What this task involves:
The pictures do not go in the copy. Reproduce the rest of the entries exactly.

Data listing:
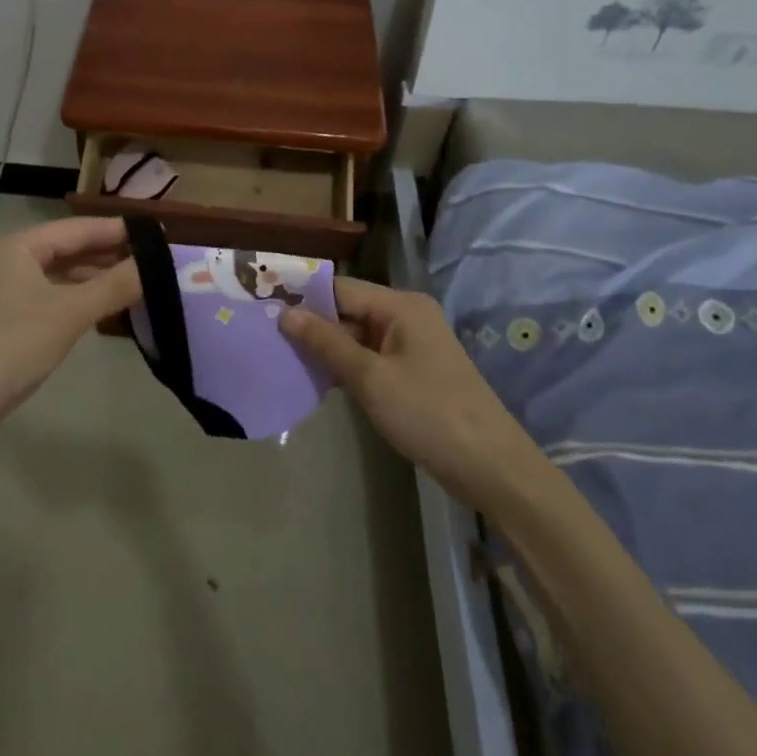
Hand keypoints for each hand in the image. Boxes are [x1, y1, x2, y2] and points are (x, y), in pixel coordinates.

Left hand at [0, 217, 141, 441]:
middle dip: (107, 256)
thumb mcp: (68, 314)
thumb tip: (156, 264)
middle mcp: (2, 259)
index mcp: (14, 245)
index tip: (157, 234)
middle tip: (153, 262)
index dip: (117, 231)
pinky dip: (72, 300)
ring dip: (91, 280)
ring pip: (54, 276)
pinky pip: (43, 298)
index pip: (76, 228)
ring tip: (135, 286)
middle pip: (64, 249)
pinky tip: (98, 310)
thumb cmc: (8, 349)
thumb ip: (114, 285)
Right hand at [279, 278, 534, 509]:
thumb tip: (285, 313)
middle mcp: (407, 315)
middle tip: (268, 338)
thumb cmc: (428, 414)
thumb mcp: (370, 378)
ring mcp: (413, 344)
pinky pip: (371, 356)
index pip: (340, 288)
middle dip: (313, 325)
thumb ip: (326, 343)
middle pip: (349, 309)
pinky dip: (347, 365)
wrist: (491, 467)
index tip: (265, 309)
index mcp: (400, 305)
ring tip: (284, 358)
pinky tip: (318, 379)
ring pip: (358, 335)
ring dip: (327, 348)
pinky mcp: (415, 370)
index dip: (303, 298)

Solution below:
Hand keypoints for each hand in the image. Boxes are [x1, y1, x2, y2] and points are (x, y), in pixel coordinates.

Left hand at [0, 217, 141, 441]:
middle dip: (107, 256)
thumb mcp: (68, 314)
thumb tip: (156, 264)
middle mcp: (2, 259)
index mcp: (14, 245)
index tip: (157, 234)
middle tip: (153, 262)
index dip: (117, 231)
pinky dip: (72, 300)
ring dip: (91, 280)
ring pip: (54, 276)
pinky pip: (43, 298)
index pip: (76, 228)
ring tip: (135, 286)
middle pip: (64, 249)
pinky tip: (98, 310)
thumb cmc: (8, 349)
thumb ip: (114, 285)
Right hand at [279, 278, 534, 509]:
thumb tip: (285, 313)
middle mcp: (407, 315)
middle tip: (268, 338)
thumb cmc: (428, 414)
thumb mcp: (370, 378)
ring mcp: (413, 344)
pinky pip: (371, 356)
index pip: (340, 288)
middle dip: (313, 325)
thumb ip: (326, 343)
middle pip: (349, 309)
pinky dip: (347, 365)
wrist: (491, 467)
index tip: (265, 309)
index mcp: (400, 305)
ring tip: (284, 358)
pinky tip: (318, 379)
ring pip: (358, 335)
ring dip: (327, 348)
pinky mcp: (415, 370)
index dip: (303, 298)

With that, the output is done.